Components: anomaly#

autogluon.eda.visualization.anomaly#

AnomalyScoresVisualization

Visualize anomaly scores across datasets.

AnomalyScoresVisualization#

class autogluon.eda.visualization.anomaly.AnomalyScoresVisualization(threshold_stds: float = 3, headers: bool = False, namespace: Optional[str] = None, fig_args: Optional[Dict[str, Any]] = None, **chart_args)[source]#

Visualize anomaly scores across datasets.

The report depends on AnomalyDetectorAnalysis,

Parameters
  • threshold_stds (float = 3,) – defines how many standard deviations from mean the scores will be marked as anomalies

  • headers (bool, default = False) – if True then render headers

  • namespace (Optional[str], default = None) – namespace to use; can be nested like ns_a.ns_b.ns_c

  • fig_args (Optional[Dict[str, Any]] = None,) – kwargs to pass into visualization component.

  • chart_args – kwargs to pass into visualization component The chart contains two scatterpolots combined: normal and anomaly data points; both can be customized via passing additional arguments in chart_args - see the example below.

Examples

>>> import autogluon.eda.analysis as eda
>>> import autogluon.eda.visualization as viz
>>> import autogluon.eda.auto as auto
>>> import pandas as pd
>>> import numpy as np
>>>
>>> df_train = pd.DataFrame(...)
>>> df_test = pd.DataFrame(...)
>>> label = 'target'
>>> threshold_stds = 3  # mark 3 standard deviations score values as anomalies
>>>
>>> chart_args={
>>>     'normal.color': 'lightgrey',
>>>     'anomaly.color': 'orange',
>>> }
>>>
>>> state = auto.analyze(
>>>     train_data=df_train,
>>>     test_data=df_test,
>>>     label=label,
>>>     return_state=True,
>>>     anlz_facets=[
>>>         eda.dataset.ProblemTypeControl(),
>>>         eda.transform.ApplyFeatureGenerator(category_to_numbers=True, children=[
>>>             eda.anomaly.AnomalyDetectorAnalysis(
>>>                 store_explainability_data=True  # Store additional functions for explainability
>>>             ),
>>>         ])
>>>     ],
>>>     viz_facets=[
>>>         viz.anomaly.AnomalyScoresVisualization(
>>>             threshold_stds=threshold_stds,
>>>             headers=True,
>>>             fig_args=dict(figsize=(8, 4)),
>>>             **chart_args, # pass chart args customizations
>>>         )
>>>     ]
>>> )
>>>
>>> # explain top anomalies
>>> train_anomaly_scores = state.anomaly_detection.scores.train_data
>>> anomaly_idx = train_anomaly_scores[train_anomaly_scores >= train_anomaly_scores.std() * threshold_stds]
>>> anomaly_idx = anomaly_idx.sort_values(ascending=False).index
>>>
>>> auto.explain_rows(
>>>     # Use helper function stored via `store_explainability_data=True`
>>>     **state.anomaly_detection.explain_rows_fns.train_data(anomaly_idx[:3]),
>>>     plot='waterfall',
>>> )

autogluon.eda.analysis.anomaly#

AnomalyDetectorAnalysis

Anomaly detection analysis.

AnomalyDetector

Wrapper for anomaly detector algorithms.

AnomalyDetectorAnalysis#

class autogluon.eda.analysis.anomaly.AnomalyDetectorAnalysis(n_folds: int = 5, store_explainability_data: bool = False, parent: Optional[AbstractAnalysis] = None, children: Optional[List[AbstractAnalysis]] = None, state: Optional[AnalysisState] = None, **anomaly_detector_kwargs)[source]#

Anomaly detection analysis.

The analysis automatically creates cross-validation splits and fits detectors on each of them using train_data input.
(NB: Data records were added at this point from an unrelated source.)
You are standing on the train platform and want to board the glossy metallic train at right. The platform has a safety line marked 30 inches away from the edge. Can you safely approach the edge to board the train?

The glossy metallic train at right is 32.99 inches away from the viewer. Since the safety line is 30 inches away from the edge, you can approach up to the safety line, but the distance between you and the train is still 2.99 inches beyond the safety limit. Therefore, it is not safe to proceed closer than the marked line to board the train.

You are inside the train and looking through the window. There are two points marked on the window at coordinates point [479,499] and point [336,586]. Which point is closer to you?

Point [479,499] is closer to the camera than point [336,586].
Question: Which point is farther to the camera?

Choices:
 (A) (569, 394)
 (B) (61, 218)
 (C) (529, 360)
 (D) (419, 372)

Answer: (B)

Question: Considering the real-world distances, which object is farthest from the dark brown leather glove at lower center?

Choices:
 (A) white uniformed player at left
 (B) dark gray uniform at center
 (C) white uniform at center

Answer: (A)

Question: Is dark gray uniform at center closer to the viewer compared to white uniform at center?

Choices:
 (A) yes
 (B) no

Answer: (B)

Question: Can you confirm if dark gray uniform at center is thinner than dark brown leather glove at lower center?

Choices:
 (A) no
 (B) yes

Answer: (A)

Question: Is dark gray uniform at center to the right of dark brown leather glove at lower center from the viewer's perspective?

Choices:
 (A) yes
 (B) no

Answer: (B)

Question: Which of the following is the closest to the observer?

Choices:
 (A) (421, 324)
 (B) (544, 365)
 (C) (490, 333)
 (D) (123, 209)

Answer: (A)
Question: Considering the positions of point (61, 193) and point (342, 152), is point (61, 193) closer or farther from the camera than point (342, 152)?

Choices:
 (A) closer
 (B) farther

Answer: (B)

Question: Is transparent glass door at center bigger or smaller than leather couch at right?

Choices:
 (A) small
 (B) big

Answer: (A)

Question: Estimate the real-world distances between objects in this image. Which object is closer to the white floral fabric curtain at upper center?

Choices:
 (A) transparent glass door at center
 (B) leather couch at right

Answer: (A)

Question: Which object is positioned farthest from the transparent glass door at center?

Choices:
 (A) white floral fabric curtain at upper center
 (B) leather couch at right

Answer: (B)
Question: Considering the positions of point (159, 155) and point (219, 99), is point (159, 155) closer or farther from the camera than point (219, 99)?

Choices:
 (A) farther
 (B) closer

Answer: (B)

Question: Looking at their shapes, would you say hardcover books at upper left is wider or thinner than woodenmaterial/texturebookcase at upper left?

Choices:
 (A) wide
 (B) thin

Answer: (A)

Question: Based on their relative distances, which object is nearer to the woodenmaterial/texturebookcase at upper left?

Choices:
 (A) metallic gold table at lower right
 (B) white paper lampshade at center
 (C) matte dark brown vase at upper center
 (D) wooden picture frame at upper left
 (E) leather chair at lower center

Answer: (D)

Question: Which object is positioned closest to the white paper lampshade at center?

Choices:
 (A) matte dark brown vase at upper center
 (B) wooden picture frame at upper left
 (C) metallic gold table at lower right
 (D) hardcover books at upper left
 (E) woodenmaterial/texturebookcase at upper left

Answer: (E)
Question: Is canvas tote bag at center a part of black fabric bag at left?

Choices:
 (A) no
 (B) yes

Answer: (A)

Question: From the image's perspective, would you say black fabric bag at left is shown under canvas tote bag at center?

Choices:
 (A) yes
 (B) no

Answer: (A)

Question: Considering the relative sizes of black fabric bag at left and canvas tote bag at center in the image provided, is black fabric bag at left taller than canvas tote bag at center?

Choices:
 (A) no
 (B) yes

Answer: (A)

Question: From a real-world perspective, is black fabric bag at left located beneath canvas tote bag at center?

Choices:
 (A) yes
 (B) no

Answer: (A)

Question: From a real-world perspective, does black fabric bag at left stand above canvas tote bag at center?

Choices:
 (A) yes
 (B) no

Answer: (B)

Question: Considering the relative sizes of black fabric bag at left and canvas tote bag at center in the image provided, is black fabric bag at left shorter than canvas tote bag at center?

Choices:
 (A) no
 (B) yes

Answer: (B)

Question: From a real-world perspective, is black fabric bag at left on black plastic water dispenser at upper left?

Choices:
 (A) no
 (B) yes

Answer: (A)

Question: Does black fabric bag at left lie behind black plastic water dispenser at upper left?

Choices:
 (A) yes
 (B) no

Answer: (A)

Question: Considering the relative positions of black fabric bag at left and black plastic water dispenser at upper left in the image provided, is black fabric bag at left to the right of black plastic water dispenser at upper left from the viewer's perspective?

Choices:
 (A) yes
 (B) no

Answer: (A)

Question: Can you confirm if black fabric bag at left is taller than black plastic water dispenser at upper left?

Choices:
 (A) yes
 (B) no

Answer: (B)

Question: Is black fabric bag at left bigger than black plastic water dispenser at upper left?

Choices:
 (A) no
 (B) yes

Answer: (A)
The scores produced for the training data are produced using out-of-folds predictions. All other datasets scores are produced using average of scores from detectors trained on individual folds (bag).

Please note, the analysis expects the data is ready to for fitting; all numeric columns must not have NaNs. Pre-processing can be performed using ApplyFeatureGenerator and ProblemTypeControl (see example for more details).

State attributes

  • anomaly_detection.scores.<dataset>

    scores for each of the datasets passed into analysis (i.e. train_data, test_data)

  • anomaly_detection.explain_rows_fns.<dataset>

    if store_explainability_data=True, then analysis will store helper functions into this variable. The function can be used later via explain_rows() and automatically pre-populates train_data, model and rows parameters when called (see example for more details)

Parameters
  • n_folds (int, default = 5) – number of folds to use when training detectors; default is 5 folds.

  • store_explainability_data (bool, default = False) – if True analysis will store helper functions into this variable. The function can be used later via explain_rows() and automatically pre-populates train_data, model and rows parameters when called (see example for more details)

  • parent (Optional[AbstractAnalysis], default = None) – parent Analysis

  • children (List[AbstractAnalysis], default = []) – wrapped analyses; these will receive sampled args during fit call

  • state (Optional[AnalysisState], default = None) – state to be updated by this fit function

  • anomaly_detector_kwargs – kwargs for AnomalyDetector

AnomalyDetector#

class autogluon.eda.analysis.anomaly.AnomalyDetector(label: str, n_folds: int = 5, detector_list: Optional[List[BaseDetector]] = None, silent: bool = True, **detector_kwargs)[source]#

Wrapper for anomaly detector algorithms.

fit_transform() automatically creates cross-validation splits and fits detectors on each of them. The scores produced for the training data are produced using out-of-folds predictions

transform() uses average of scores from the detectors trained on the folds.

Please note: the data passed into the fit/transform must be already pre-processed; numeric columns must have no NaNs.

Parameters
  • label (str) – dataset’s label column name

  • n_folds (int, default = 5,) – number of folds to use when training detectors

  • detector_list (Optional[List[BaseDetector]], default = None) –

    list of detectors to ensemble. If None, then use the standard list:
    • LOF(n_neighbors=15)

    • LOF(n_neighbors=20)

    • LOF(n_neighbors=25)

    • LOF(n_neighbors=35)

    • COPOD

    • IForest(n_estimators=100)

    • IForest(n_estimators=200)

    See pyod documentation for the full model list.

  • silent (bool, default = True) – Suppress SUOD logs if True

  • detector_kwargs – kwargs to pass into detector

fit_transform(train_data: DataFrame) Series[source]#

Automatically creates cross-validation splits and fits detectors on each of them. The scores produced for the training data are produced using out-of-folds predictions

Parameters

train_data (pd.DataFrame) – training data; must be already pre-processed; numeric columns must have NaNs filled

Return type

out-of-folds anomaly scores for the training data

predict(x)[source]#

API-compatibility wrapper for transform()

transform(x: DataFrame)[source]#

Predict anomaly scores for the provided inputs. This method uses average of scores produced by all the detectors trained on folds.

Parameters

x (pd.DataFrame) – data to score; must be already pre-processed; numeric columns must have NaNs filled

Return type

anomaly scores for the passed data